A recent online lecture by publisher-writer Ritu Menon, organised by the Kerala Council for Historical Research (KCHR), lucidly traced the history of feminist printing presses and the construction of feminism’s alternative knowledges in the world and India. Titled “From Footnote to Text: Publishing Feminism’s Alternative Knowledges”, Menon’s lecture gave an overview of how the history of feminism across the world has consisted of three specific aspects — the women’s movement, the women’s studies movement and the “women in print” movement — the trinity inseparable from feminism’s alternative knowledges.
Menon, along with writer-activist Urvashi Butalia, founded the first exclusively feminist printing press in India, called the Kali for Women, in 1984. They produced some of the most “germinal” feminist books in India and some of the foundational ideas in gender and women’s studies came from these writings, as per G. Arunima, historian, academician, and the director of KCHR. Today, Menon heads Women Unlimited, another feminist publishing house, which is an associate of Kali for Women.
A gender-perspective on socio-political issues like fundamentalism, environment, media, arts, economics, is today a common tool used by academics, researchers and others alike. In Menon’s opinion, this shift in perspective has given rise to radical changes in gender relations, and has therefore impacted the society as a whole. In the lecture, Menon she attempted to trace how this came to be, how women’s history was made, and by whom.
According to Menon, the three movements — women’s, women’s studies and “women in print” — were products of the 1970s. They provided impetus to the realignment in perspective that considers gender as a crucial lens to look at things from. Although the history of the former two have been well documented and researched upon, the “women in print” movement, which accompanied and reinforced the other two, has received less attention till date.
The “women in print” movement was made of feminist presses, feminist book stores, reviewing periodicals, designers, librarians, binders and even printers and they formed an alternative to mainstream publishing. It was the coming together of the three that led to the first ever international, feminist book fair at London’s Covent Garden in the June of 1984, which Menon and others from Kali for Women had attended.

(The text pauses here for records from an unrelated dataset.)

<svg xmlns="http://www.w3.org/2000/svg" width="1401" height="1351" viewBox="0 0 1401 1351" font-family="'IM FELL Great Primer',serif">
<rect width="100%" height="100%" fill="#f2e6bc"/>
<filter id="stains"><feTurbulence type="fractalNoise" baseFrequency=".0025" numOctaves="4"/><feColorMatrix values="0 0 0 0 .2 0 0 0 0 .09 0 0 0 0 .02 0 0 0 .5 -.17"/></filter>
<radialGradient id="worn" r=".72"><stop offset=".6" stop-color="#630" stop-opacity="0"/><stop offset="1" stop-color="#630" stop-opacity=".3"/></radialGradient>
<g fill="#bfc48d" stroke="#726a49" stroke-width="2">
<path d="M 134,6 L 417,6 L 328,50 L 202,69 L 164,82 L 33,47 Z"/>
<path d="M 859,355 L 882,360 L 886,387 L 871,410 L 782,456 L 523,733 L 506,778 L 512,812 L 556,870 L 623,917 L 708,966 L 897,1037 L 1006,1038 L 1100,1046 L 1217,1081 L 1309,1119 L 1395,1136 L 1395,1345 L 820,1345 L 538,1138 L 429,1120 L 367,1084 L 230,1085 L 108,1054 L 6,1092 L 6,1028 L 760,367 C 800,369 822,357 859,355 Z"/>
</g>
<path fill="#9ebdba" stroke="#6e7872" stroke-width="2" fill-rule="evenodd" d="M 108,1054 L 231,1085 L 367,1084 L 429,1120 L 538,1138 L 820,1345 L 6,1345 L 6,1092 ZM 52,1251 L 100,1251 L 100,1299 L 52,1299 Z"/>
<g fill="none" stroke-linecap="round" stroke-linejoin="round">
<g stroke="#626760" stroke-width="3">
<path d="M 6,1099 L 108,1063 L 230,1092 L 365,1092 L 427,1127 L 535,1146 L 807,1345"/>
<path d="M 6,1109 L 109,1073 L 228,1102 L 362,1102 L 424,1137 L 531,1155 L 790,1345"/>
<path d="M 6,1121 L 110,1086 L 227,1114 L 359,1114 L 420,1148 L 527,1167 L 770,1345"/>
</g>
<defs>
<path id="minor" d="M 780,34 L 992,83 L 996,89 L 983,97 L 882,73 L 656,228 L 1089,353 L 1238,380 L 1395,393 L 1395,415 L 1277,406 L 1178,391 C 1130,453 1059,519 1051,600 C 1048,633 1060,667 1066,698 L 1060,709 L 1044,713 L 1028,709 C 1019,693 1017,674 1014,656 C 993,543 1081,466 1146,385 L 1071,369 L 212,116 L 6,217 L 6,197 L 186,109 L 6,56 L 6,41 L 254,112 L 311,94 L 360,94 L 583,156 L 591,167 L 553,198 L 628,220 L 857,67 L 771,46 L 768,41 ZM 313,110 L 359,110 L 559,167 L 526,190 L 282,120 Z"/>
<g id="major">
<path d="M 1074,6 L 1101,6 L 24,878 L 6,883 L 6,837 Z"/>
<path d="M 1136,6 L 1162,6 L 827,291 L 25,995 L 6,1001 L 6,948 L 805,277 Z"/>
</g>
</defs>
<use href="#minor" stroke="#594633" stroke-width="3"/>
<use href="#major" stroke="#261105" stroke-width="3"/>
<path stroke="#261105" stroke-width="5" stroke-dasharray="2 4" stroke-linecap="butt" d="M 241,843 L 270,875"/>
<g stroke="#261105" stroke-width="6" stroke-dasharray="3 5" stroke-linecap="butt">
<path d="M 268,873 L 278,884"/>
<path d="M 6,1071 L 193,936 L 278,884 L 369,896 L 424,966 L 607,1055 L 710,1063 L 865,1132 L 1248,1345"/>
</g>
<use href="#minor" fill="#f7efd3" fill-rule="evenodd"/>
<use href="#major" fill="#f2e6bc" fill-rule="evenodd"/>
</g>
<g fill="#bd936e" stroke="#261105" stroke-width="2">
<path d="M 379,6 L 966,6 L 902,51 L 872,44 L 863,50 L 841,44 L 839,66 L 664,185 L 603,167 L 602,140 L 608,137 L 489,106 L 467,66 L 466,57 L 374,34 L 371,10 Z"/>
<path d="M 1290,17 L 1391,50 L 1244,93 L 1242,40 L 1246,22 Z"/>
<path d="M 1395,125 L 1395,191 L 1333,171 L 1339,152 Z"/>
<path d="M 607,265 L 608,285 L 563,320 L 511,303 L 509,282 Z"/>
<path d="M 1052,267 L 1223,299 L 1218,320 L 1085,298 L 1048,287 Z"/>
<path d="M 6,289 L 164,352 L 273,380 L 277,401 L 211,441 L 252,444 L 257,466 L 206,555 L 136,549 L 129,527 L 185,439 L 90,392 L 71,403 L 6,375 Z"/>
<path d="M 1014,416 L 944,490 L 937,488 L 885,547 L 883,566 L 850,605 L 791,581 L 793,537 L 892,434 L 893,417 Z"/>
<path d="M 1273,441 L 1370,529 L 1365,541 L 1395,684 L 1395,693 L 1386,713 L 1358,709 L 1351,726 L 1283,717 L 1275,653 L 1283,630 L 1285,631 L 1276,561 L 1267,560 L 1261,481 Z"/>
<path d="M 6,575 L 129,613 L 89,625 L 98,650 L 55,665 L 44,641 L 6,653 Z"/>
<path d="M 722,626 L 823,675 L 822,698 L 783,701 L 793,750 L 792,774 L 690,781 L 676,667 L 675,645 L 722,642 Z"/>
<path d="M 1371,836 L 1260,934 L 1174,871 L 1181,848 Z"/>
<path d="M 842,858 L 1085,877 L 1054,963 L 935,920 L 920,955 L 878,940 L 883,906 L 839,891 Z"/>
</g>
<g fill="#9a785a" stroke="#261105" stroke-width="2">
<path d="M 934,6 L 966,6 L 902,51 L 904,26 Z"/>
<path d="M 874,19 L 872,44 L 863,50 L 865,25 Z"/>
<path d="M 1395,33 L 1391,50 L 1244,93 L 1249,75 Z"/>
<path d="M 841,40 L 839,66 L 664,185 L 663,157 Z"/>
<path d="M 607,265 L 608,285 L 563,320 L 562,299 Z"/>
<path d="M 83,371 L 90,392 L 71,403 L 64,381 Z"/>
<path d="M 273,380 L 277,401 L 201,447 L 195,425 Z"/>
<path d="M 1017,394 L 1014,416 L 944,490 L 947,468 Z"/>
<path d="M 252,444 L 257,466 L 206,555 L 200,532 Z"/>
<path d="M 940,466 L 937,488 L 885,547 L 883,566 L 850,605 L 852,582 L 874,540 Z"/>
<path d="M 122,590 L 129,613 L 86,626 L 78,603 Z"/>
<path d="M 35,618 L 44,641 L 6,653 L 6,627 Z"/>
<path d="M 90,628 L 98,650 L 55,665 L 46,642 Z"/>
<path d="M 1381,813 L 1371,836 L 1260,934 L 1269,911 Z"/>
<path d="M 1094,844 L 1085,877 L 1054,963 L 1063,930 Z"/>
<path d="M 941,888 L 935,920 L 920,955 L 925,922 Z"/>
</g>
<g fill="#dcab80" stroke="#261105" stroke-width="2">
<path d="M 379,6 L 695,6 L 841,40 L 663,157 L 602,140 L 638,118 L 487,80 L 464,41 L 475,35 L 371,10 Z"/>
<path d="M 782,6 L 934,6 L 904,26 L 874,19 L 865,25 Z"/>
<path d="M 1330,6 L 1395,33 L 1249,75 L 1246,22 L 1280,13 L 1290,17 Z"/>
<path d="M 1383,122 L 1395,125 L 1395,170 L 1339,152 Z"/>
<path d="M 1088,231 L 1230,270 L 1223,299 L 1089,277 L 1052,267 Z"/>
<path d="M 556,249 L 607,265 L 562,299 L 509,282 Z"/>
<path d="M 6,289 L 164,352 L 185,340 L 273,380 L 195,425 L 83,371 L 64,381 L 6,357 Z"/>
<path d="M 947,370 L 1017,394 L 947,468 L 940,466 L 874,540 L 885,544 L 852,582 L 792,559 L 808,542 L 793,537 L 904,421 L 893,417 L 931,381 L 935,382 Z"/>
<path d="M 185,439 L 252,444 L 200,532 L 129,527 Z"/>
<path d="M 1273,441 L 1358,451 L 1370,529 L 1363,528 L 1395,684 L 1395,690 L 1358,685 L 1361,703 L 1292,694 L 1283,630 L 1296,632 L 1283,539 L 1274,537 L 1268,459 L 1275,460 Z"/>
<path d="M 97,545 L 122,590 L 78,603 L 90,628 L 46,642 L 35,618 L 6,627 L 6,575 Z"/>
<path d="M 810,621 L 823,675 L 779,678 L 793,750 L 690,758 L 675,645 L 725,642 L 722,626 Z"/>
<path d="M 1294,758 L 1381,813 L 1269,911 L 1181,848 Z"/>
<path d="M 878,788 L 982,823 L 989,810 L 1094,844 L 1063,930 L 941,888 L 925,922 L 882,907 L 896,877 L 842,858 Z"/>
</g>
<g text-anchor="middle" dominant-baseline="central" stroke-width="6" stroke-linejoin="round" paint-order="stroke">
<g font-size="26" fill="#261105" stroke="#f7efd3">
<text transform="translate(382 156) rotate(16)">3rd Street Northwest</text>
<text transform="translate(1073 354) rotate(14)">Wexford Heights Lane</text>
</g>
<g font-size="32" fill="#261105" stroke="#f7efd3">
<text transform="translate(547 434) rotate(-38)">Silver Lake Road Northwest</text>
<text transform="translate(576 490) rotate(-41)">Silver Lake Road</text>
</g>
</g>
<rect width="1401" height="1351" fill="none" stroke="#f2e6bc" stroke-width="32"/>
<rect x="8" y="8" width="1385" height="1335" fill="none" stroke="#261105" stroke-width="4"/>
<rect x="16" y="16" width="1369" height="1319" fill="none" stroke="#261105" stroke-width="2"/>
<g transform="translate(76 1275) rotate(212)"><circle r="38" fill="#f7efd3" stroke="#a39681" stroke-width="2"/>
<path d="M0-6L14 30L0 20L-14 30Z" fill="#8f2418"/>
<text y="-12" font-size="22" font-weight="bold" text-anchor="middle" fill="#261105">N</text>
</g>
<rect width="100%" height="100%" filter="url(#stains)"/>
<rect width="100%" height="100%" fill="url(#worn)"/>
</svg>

“We were there, but didn’t have a single book from Kali, as we hadn’t begun producing anything. All we had was a 4-page leaflet announcing the books we thought we could do. It was however an extraordinary gathering of hundreds of women with electric energy. There were writers, publishers, critics, journalists, reviewers…”, says Menon in the lecture.
Feminist publishing was the product or consequence of women’s movements and they came up in solidarity with these almost everywhere in the world. “Resistance was it’s raison d’etre”, says Menon. “The 1970s and 80s generated an enormous amount of material, the kind of pioneering work that formed part of the movement’s history and of feminism’s politics”. These were grass root pamphlets, leaflets, resolutions, statements, cartoons and such, and not definitive texts, produced on “impromptu platforms” and distributed at political gatherings. Here, Menon mentions American socialist feminist icon Meredith Tax’s 4-part essay, Woman and Her Mind (1970), which went on to become a classic in the movement, selling around 150,000 copies at a meagre amount of 35 cents. Menon tells that nonetheless, it did not enter the “book trade” due to the prejudices of the time. It was a response to such a scenario then, the coming about of exclusively feminist printing presses publishing houses the world over — they produced material, and informed and reinforced feminist consciousness.
The “women in print” movement did not stay aloof from any political issue in which they felt women had a role to play in. The writers were engaged in a political activity and feminist publishers and writers were a part of the struggles. Feminist publishers, as a result, became the bridge between the movement and to those whom the messages were being directed. In India too, the country’s first ever exclusively feminist publishing house, Kali for Women, deeply engaged with the political issues of the time. The three questions that they considered crucial were:
1) Religion and ethnicity
2) Conflict and sub-nationalism
3) Peace
Writings on caste and gender, and caste-based patriarchy, were the other issues that the earliest of Indian feminist presses thought were significant to engage with in the country specifically. Stree, Zubaan and Women Unlimited, according to Menon, were the first presses to publish works on caste and gender, especially at time when works on dalit feminism, brahminical patriarchy, dalit patriarchy and the like, were being refused to be published elsewhere.